DEINE AUFGABE
Beantworte die folgenden Fragen zum unten stehenden Artikel über die Jubiläumsausstellung des MMK:
1. Seit welchem Datum präsentiert das Museum im MainTor den zweiten Teil der Jubiläumsausstellung?
2. Welchen Beruf hat die 100 000ste Besucherin?
3. Ab wann ist das Gebäude der Zerstörung anheimgestellt?

VORLIEGENDER TEXT
Die Jubiläumsausstellungen „20 Jahre Gegenwart“ des MMK Museum für Moderne Kunst in Frankfurt am Main, Teil 1/3

 

von Siegrid Püschel

 

Frankfurt am Main (Weltexpresso) - Viel Volk. Kindergruppen, Kinderwagen, die die Treppe bewältigen müssen, junge Mütter, alte Männer, alles drängt in das nun MainTor genannte sechsstöckige Gebäude, wo das Museum für Moderne Kunst als allerallerletzter Gast seit dem 19. Juni seinen zweiten und zugleich den Hauptteil der Jubiläumsausstellung präsentieren ‚darf’. Von ‚dürfen’ darf man ruhig sprechen, denn es ist eine Freude, Kunst in diesem schönen Gebäude - elegant und großzügig und mit enormen Heizungskosten für die zwei oval geschwungenen Treppenhäuser, typisch 50er Jahre - , das danach abgerissen wird, aber nicht wegen der Heizungskosten. Dazu später mehr. Viele Besucher also und Ute Döring aus Darmstadt war die 100 000ste Besucherin, die am Mittwoch mit einem Blumenstrauß und einer Jahreskarte geehrt wurde.

 

 

Besser hätte der Zufall nicht zuschlagen können, denn Ute Döring ist Fotografin und auch dazu sehr viel später mehr. Sie wird gleich im ersten langgestreckten Raum mit wandhohen Fotografien „Klausen I-IV“ von Thomas Demand, geb. 1964, konfrontiert und Fotografien ziehen sich als einer der Schwerpunkte des MMK durch alle Stockwerke. Wann wird ein Foto zur Kunst, wer entscheidet das und warum? Das alles sind Fragen, die sich Besucher beim Betrachten der sehr vergnüglichen Ausstellung stellen, nicht bei den Fotos allein, sondern grundsätzlich. Höchst informativ, einfach einmal bei Werken stehen zu bleiben und sich die Kommentare der teilweise sehr kunstsinnigen und andererseits völligen Laien anzuhören.

 

Das ist das Beste, was eine Ausstellung, erst recht eine Moderner Kunst zuwegebringen kann, daß nicht stumm angeschaut, sondern im Diskurs darüber geredet wird. Auch gelacht, warum denn nicht. Als nächstes betritt man das Zentrum des Hauses. Das war nicht so geplant, ist es aber geworden, denn der hohe längliche Raum strahlt in einem intensiven Orange, vom Boden über die Tische, nur kurz als Enklave ein lichtes Grün auf Tisch und Deckenlampen, der Innenraum korrespondiert mit der gewaltigen Terrasse, die ebenfalls orange leuchtet , weithin bis zum Geländer, hinter dem, so glaubt man, direkt der Main fließt. Hier ist – zumindest wenn es nicht regnet – seit der Eröffnung der Jubiläumsausstellung der schönste Ausguck Frankfurts, den die Besucher drinnen und draußen als Café nutzen und sich zu Hause fühlen. Dies und das gesamte Gebäude ist ab dem 1. November der Zerstörung anheimgestellt.

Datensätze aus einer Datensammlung
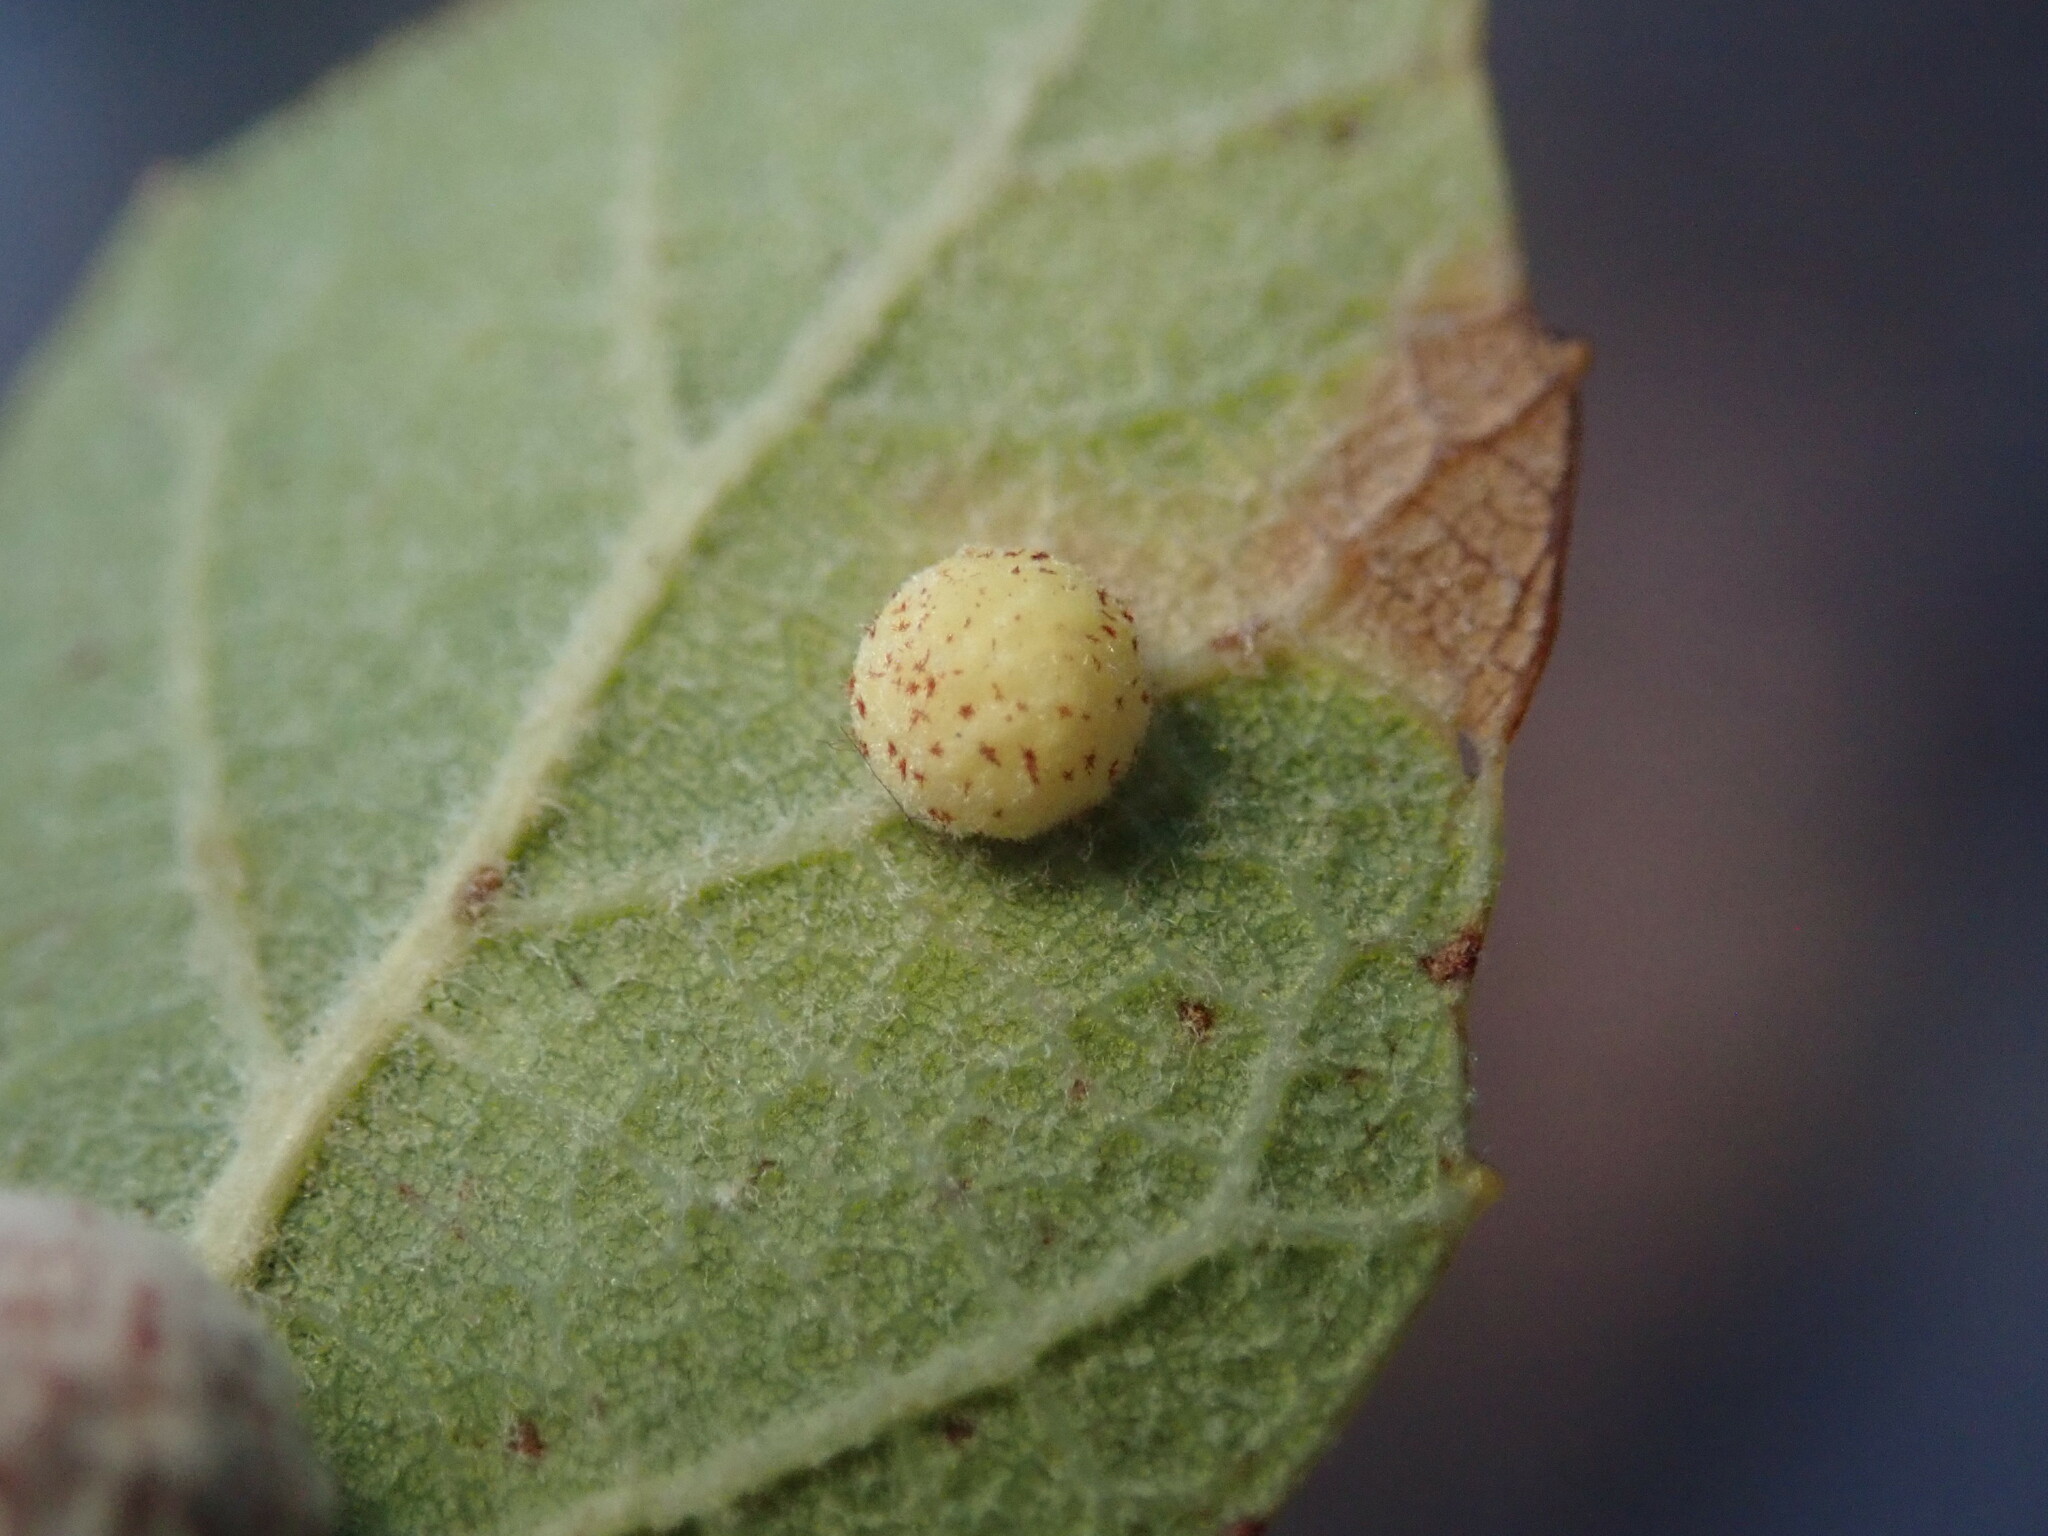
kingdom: Animalia
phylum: Arthropoda
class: Insecta
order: Hymenoptera
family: Cynipidae
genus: Cynips
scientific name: Cynips Antron tomkursari
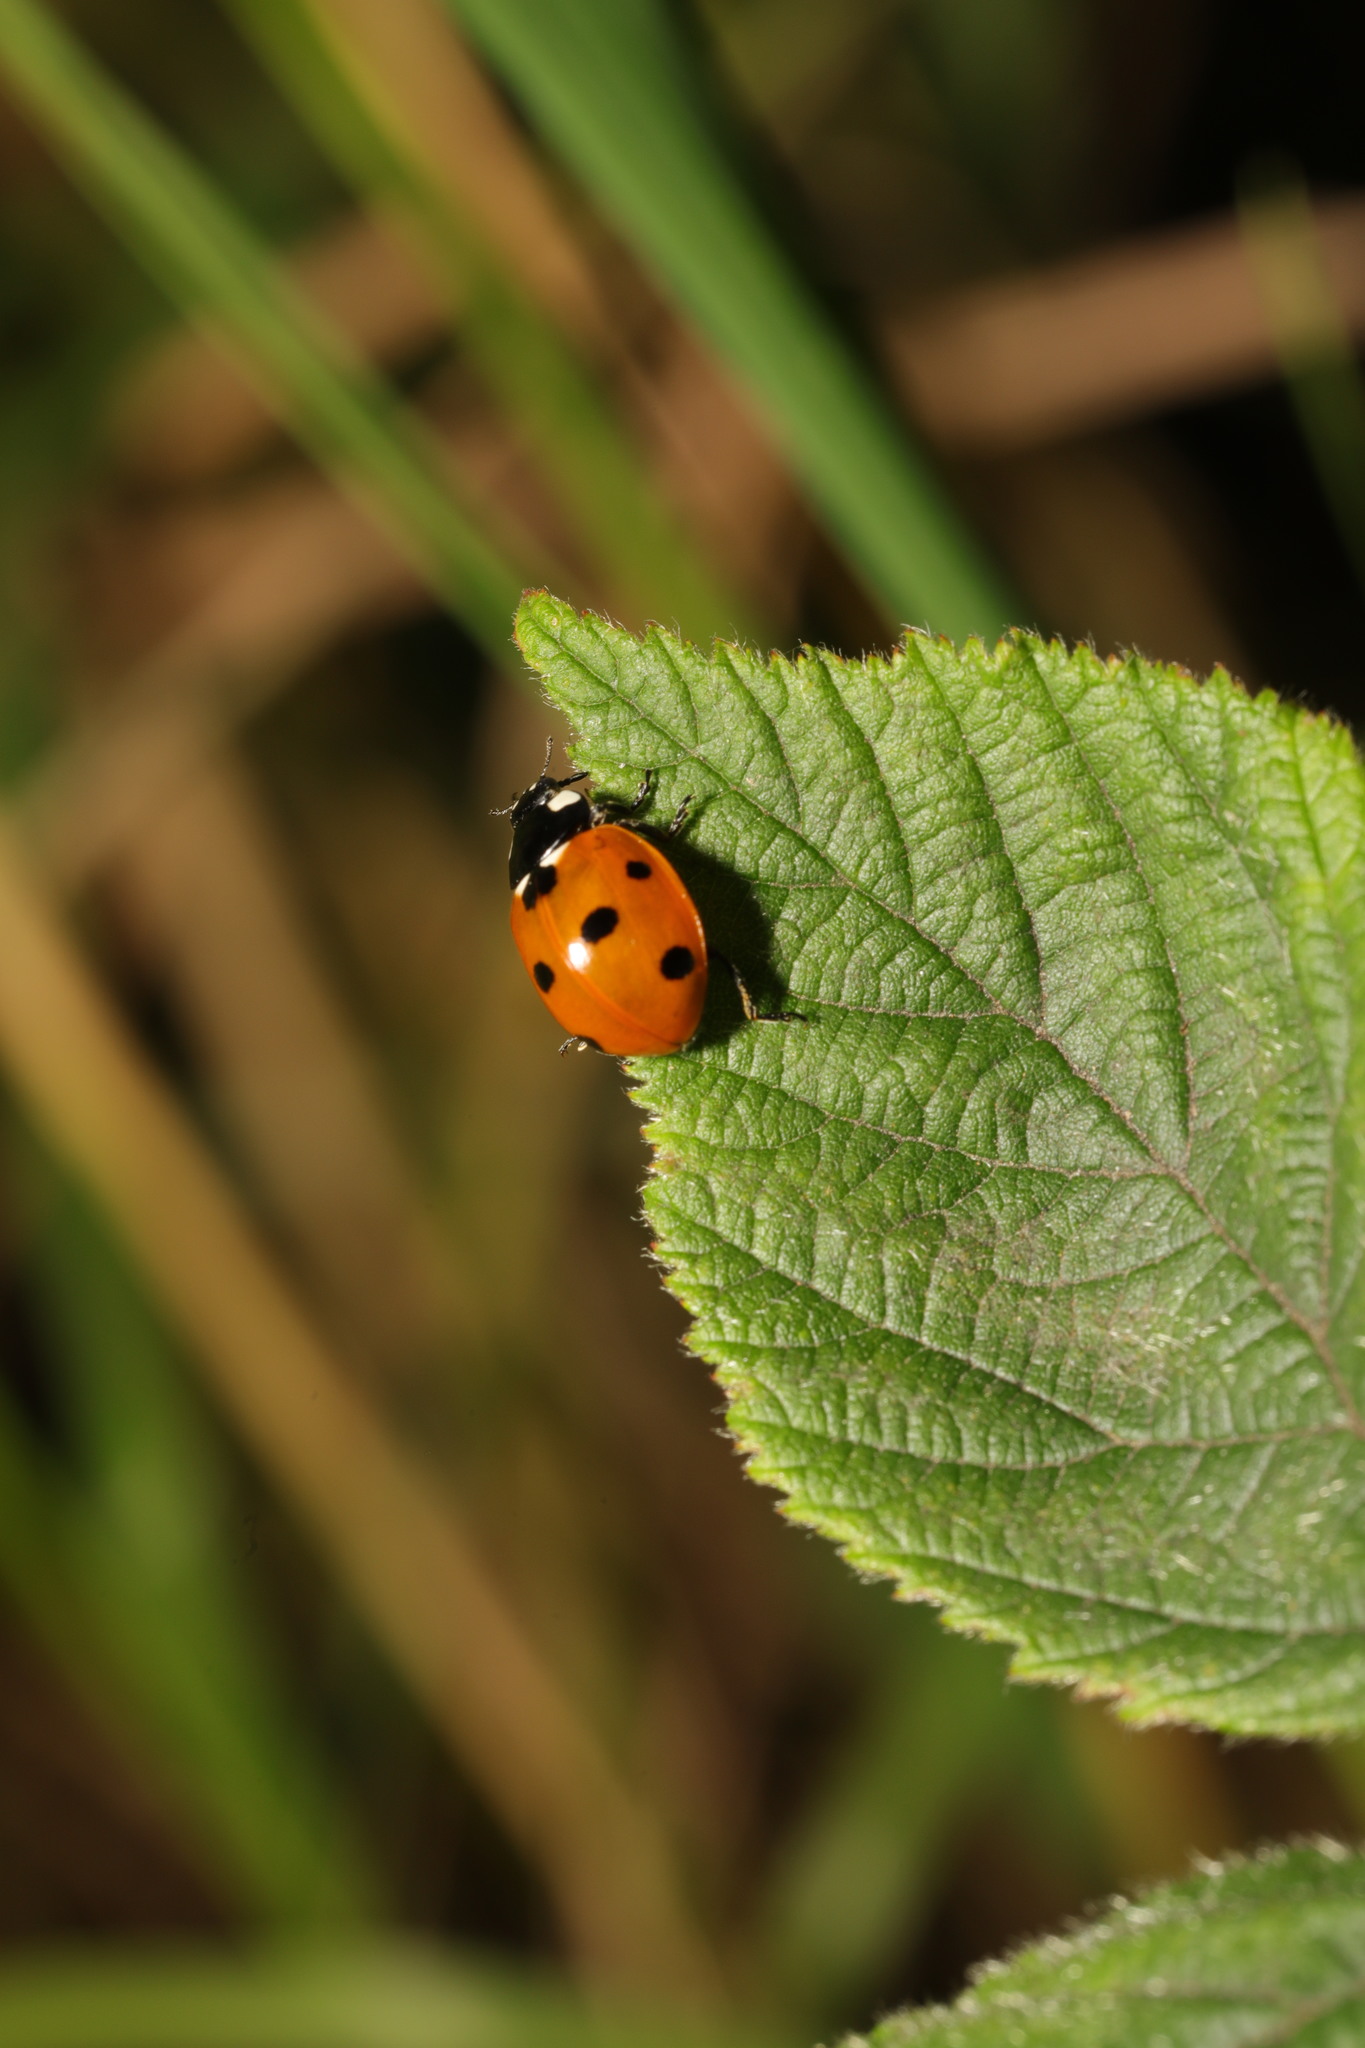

SCHRIFTLICHE LÖSUNG
1. Seit dem 19. Juni.
2. Sie ist Fotografin.
3. Ab dem 1. November.